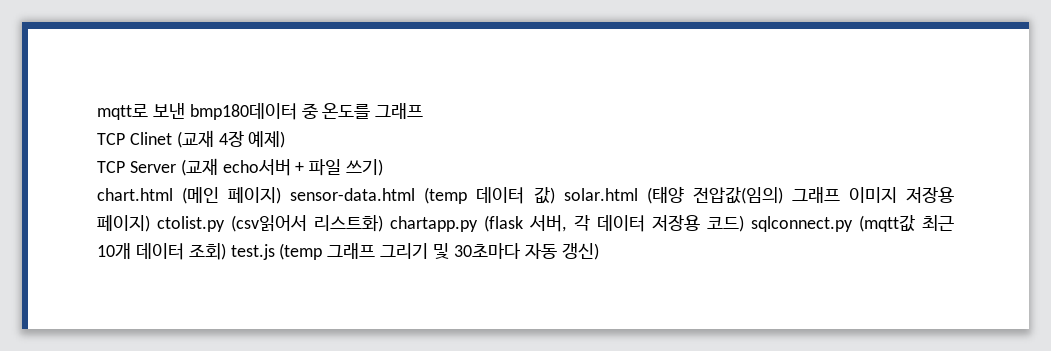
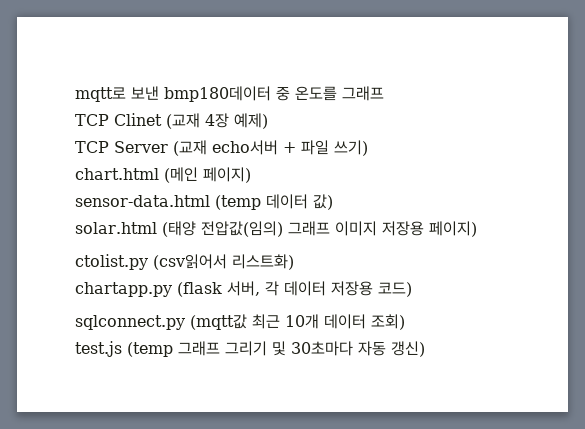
(282, 195) none -> (251, 175) //
(555, 195) none -> (333, 202) //
(150, 223) none -> (477, 229) //
(384, 223) none -> (294, 262) //
(744, 223) none -> (412, 289) //
(226, 251) none -> (405, 322) //

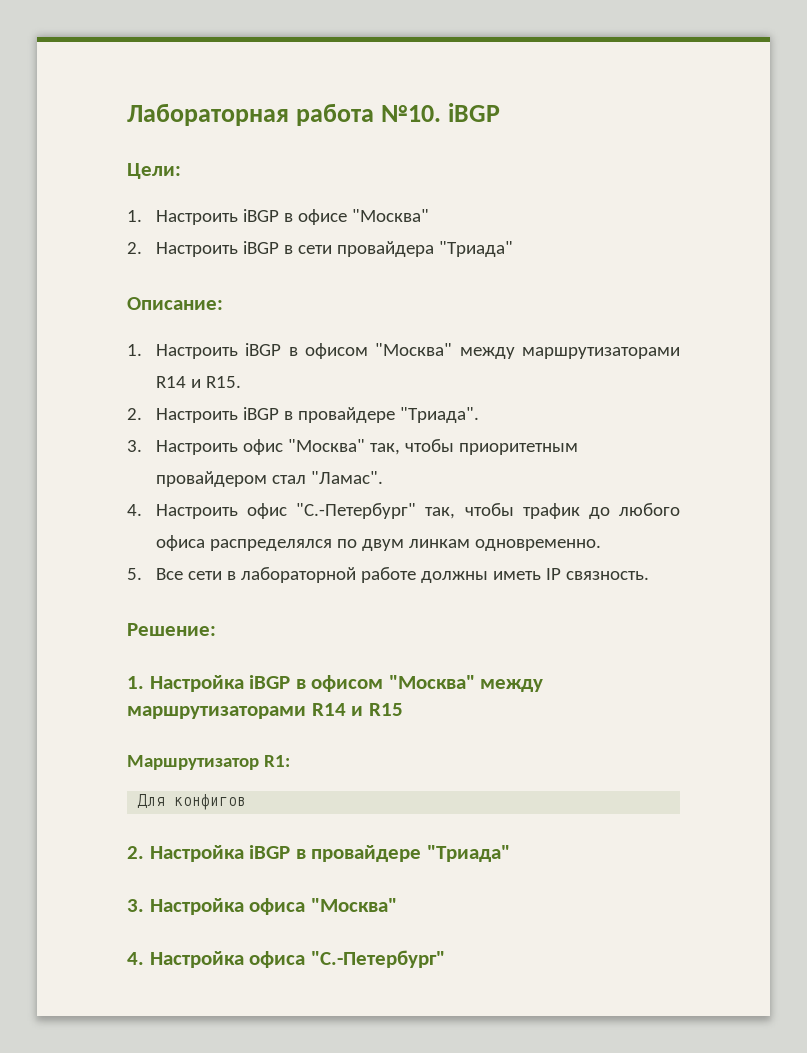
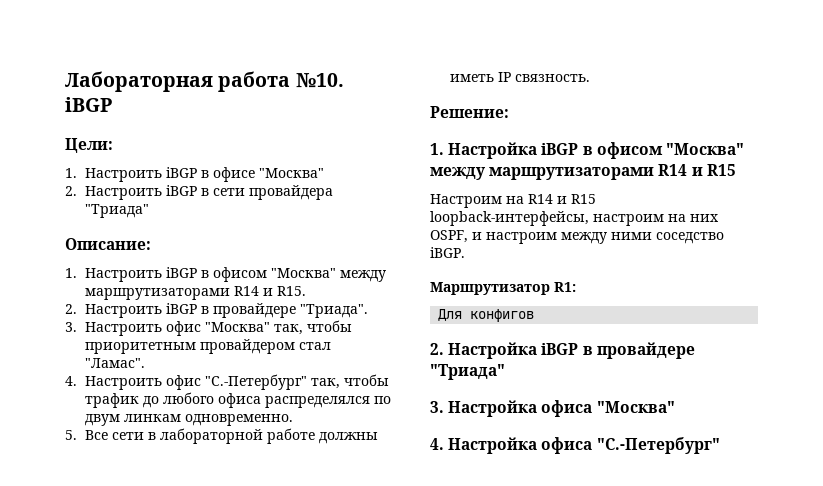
(403, 709) none -> [430,194,596,208] [430,211,719,226] [430,230,724,244] [430,247,465,258] // Настроим на R14 и R15 loopback-интерфейсы, настроим на них OSPF, и настроим между ними соседство iBGP.

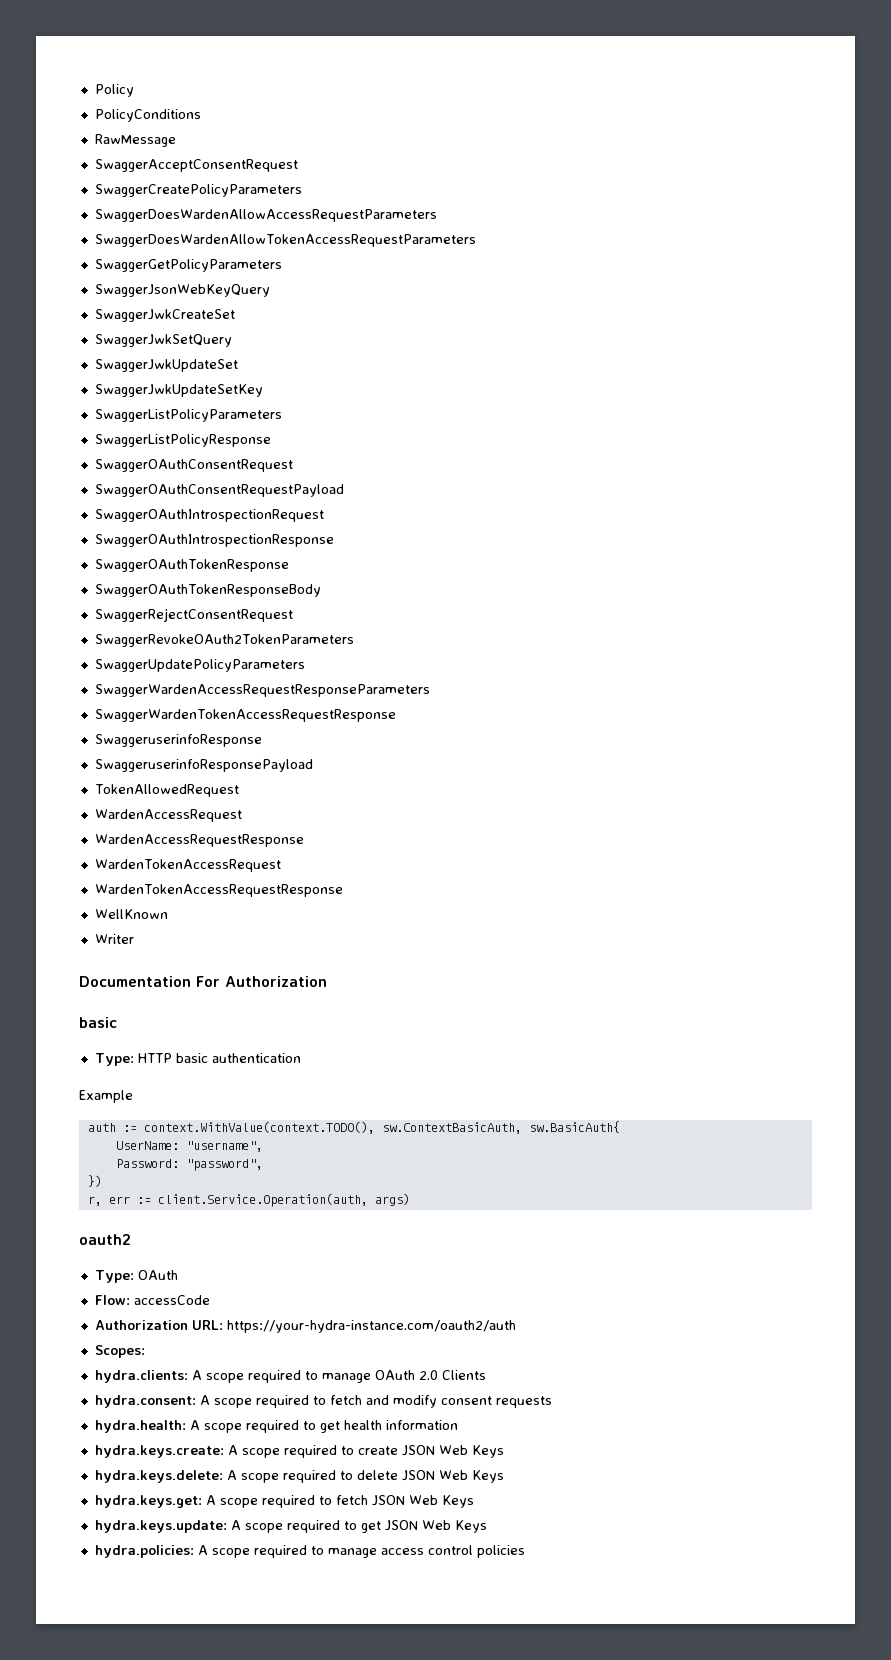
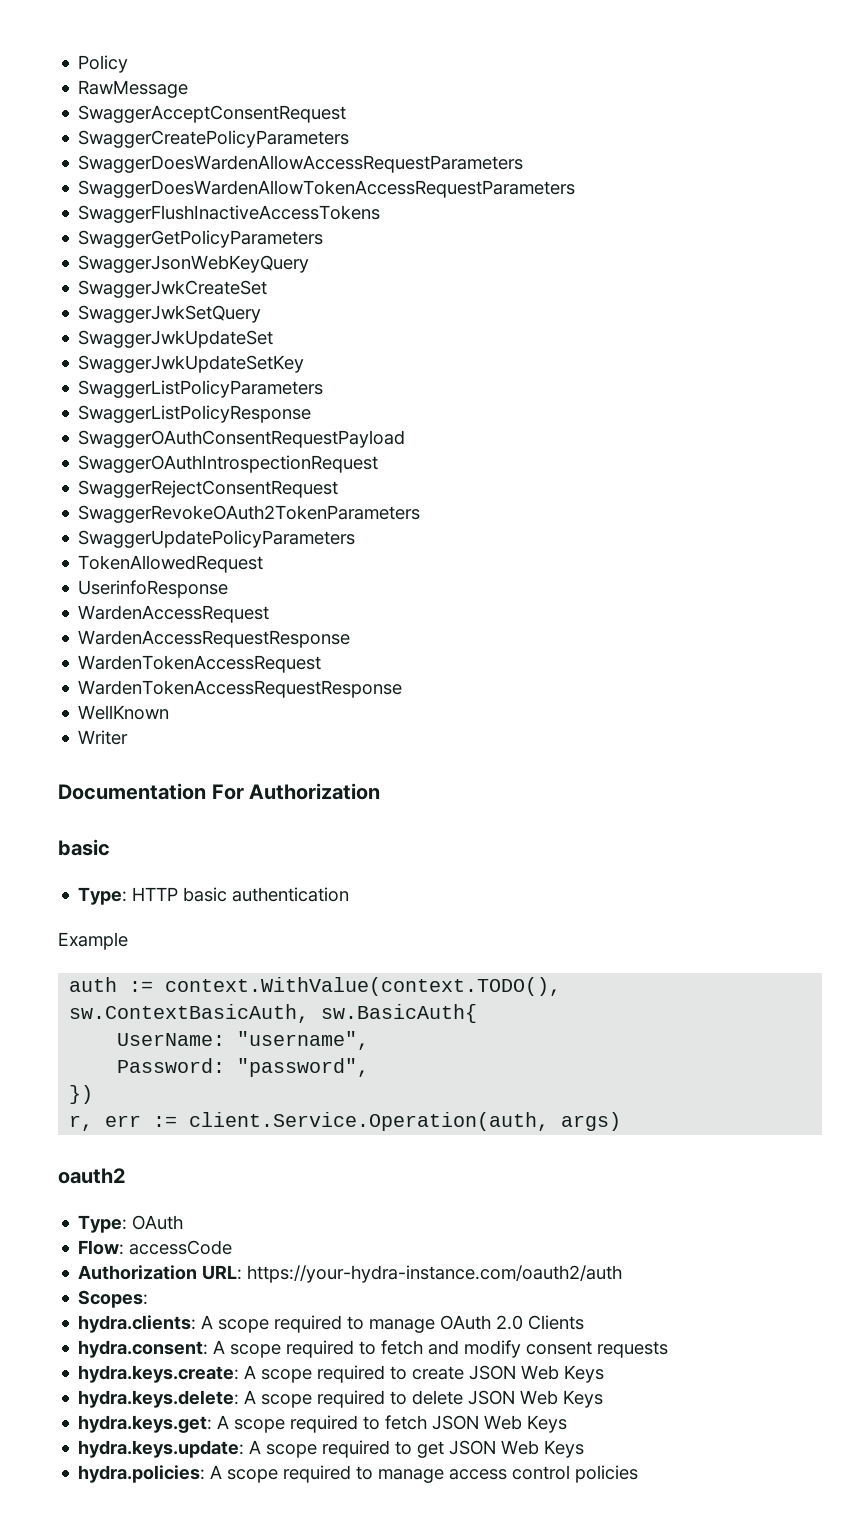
[94,109,201,122] // PolicyConditions -> (129, 64) none
(476, 240) none -> [78,205,381,223] // SwaggerFlushInactiveAccessTokens
[94,459,293,472] // SwaggerOAuthConsentRequest -> (312, 414) none
[94,534,334,547] [94,559,289,572] [94,584,321,597] // SwaggerOAuthIntrospectionResponse // SwaggerOAuthTokenResponse // SwaggerOAuthTokenResponseBody -> (379, 464) none
[94,684,430,697] [94,709,396,722] [94,734,262,747] [94,759,313,772] [94,784,239,797] SwaggerWardenAccessRequestResponseParameters // SwaggerWardenTokenAccessRequestResponse // SwaggeruserinfoResponse // SwaggeruserinfoResponsePayload // TokenAllowedRequest -> [78,555,264,573] [78,580,229,598] TokenAllowedRequest // UserinfoResponse
[94,1420,458,1433] // hydra.health: A scope required to get health information -> (669, 1349) none

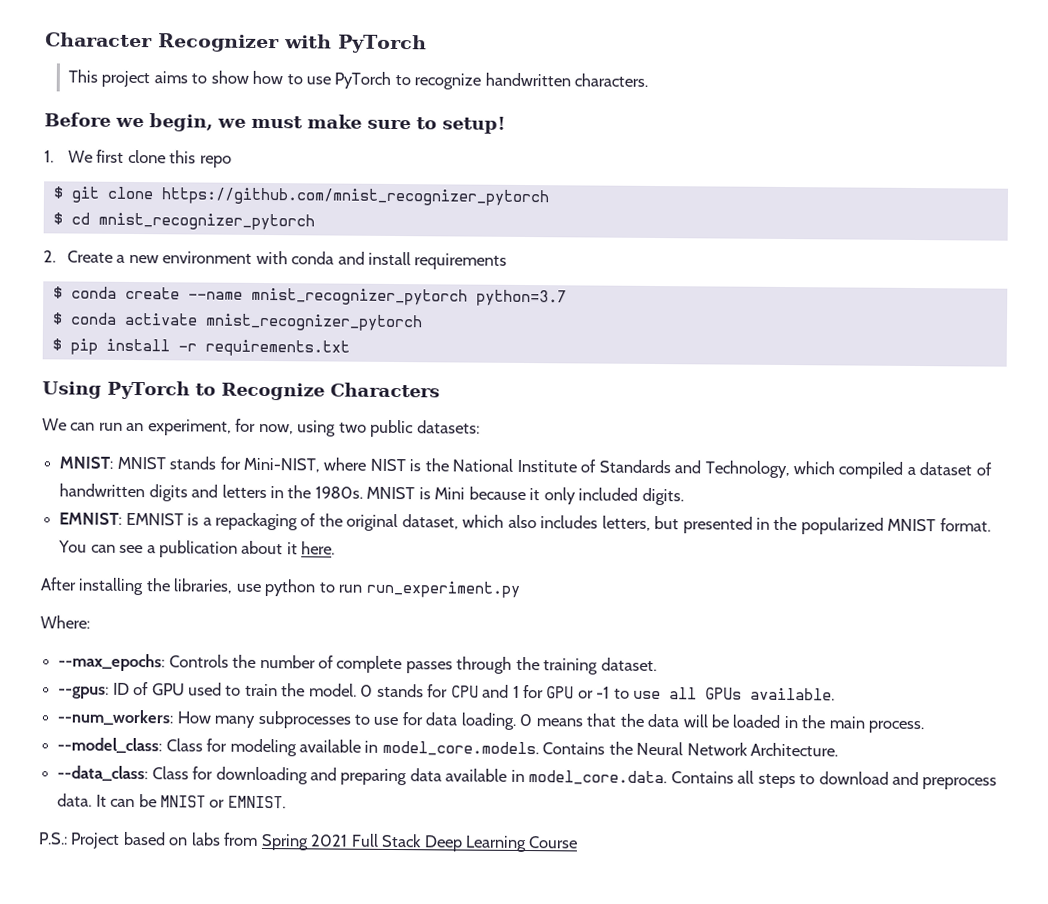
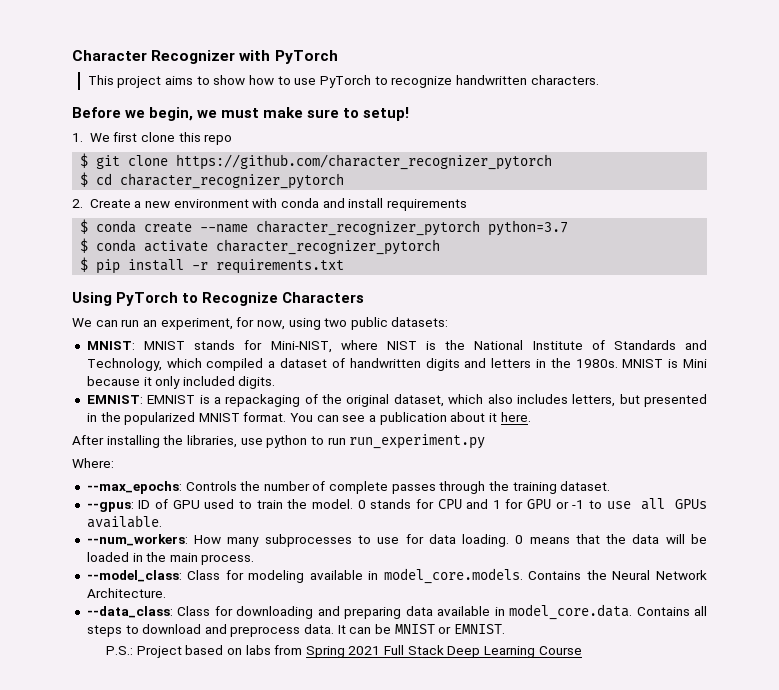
[160,187,550,207] https://github.com/mnist_recognizer_pytorch -> [176,154,553,170] https://github.com/character_recognizer_pytorch
[97,212,315,231] mnist_recognizer_pytorch -> [120,173,345,189] character_recognizer_pytorch
[250,287,468,306] mnist_recognizer_pytorch -> [256,220,481,236] character_recognizer_pytorch
[204,313,423,332] mnist_recognizer_pytorch -> [216,239,441,255] character_recognizer_pytorch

◇ ◇ ◇ ◇ ◇ ◇ ◇

## INSTRUCTIONS TO FOLLOW
The full listing must come back exactly as written, with its pictures left out.

## SOLUTION
(282, 195) none -> (251, 175) //
(555, 195) none -> (333, 202) //
(150, 223) none -> (477, 229) //
(384, 223) none -> (294, 262) //
(744, 223) none -> (412, 289) //
(226, 251) none -> (405, 322) //

(403, 709) none -> [430,194,596,208] [430,211,719,226] [430,230,724,244] [430,247,465,258] // Настроим на R14 и R15 loopback-интерфейсы, настроим на них OSPF, и настроим между ними соседство iBGP.

[94,109,201,122] // PolicyConditions -> (129, 64) none
(476, 240) none -> [78,205,381,223] // SwaggerFlushInactiveAccessTokens
[94,459,293,472] // SwaggerOAuthConsentRequest -> (312, 414) none
[94,534,334,547] [94,559,289,572] [94,584,321,597] // SwaggerOAuthIntrospectionResponse // SwaggerOAuthTokenResponse // SwaggerOAuthTokenResponseBody -> (379, 464) none
[94,684,430,697] [94,709,396,722] [94,734,262,747] [94,759,313,772] [94,784,239,797] SwaggerWardenAccessRequestResponseParameters // SwaggerWardenTokenAccessRequestResponse // SwaggeruserinfoResponse // SwaggeruserinfoResponsePayload // TokenAllowedRequest -> [78,555,264,573] [78,580,229,598] TokenAllowedRequest // UserinfoResponse
[94,1420,458,1433] // hydra.health: A scope required to get health information -> (669, 1349) none

[160,187,550,207] https://github.com/mnist_recognizer_pytorch -> [176,154,553,170] https://github.com/character_recognizer_pytorch
[97,212,315,231] mnist_recognizer_pytorch -> [120,173,345,189] character_recognizer_pytorch
[250,287,468,306] mnist_recognizer_pytorch -> [256,220,481,236] character_recognizer_pytorch
[204,313,423,332] mnist_recognizer_pytorch -> [216,239,441,255] character_recognizer_pytorch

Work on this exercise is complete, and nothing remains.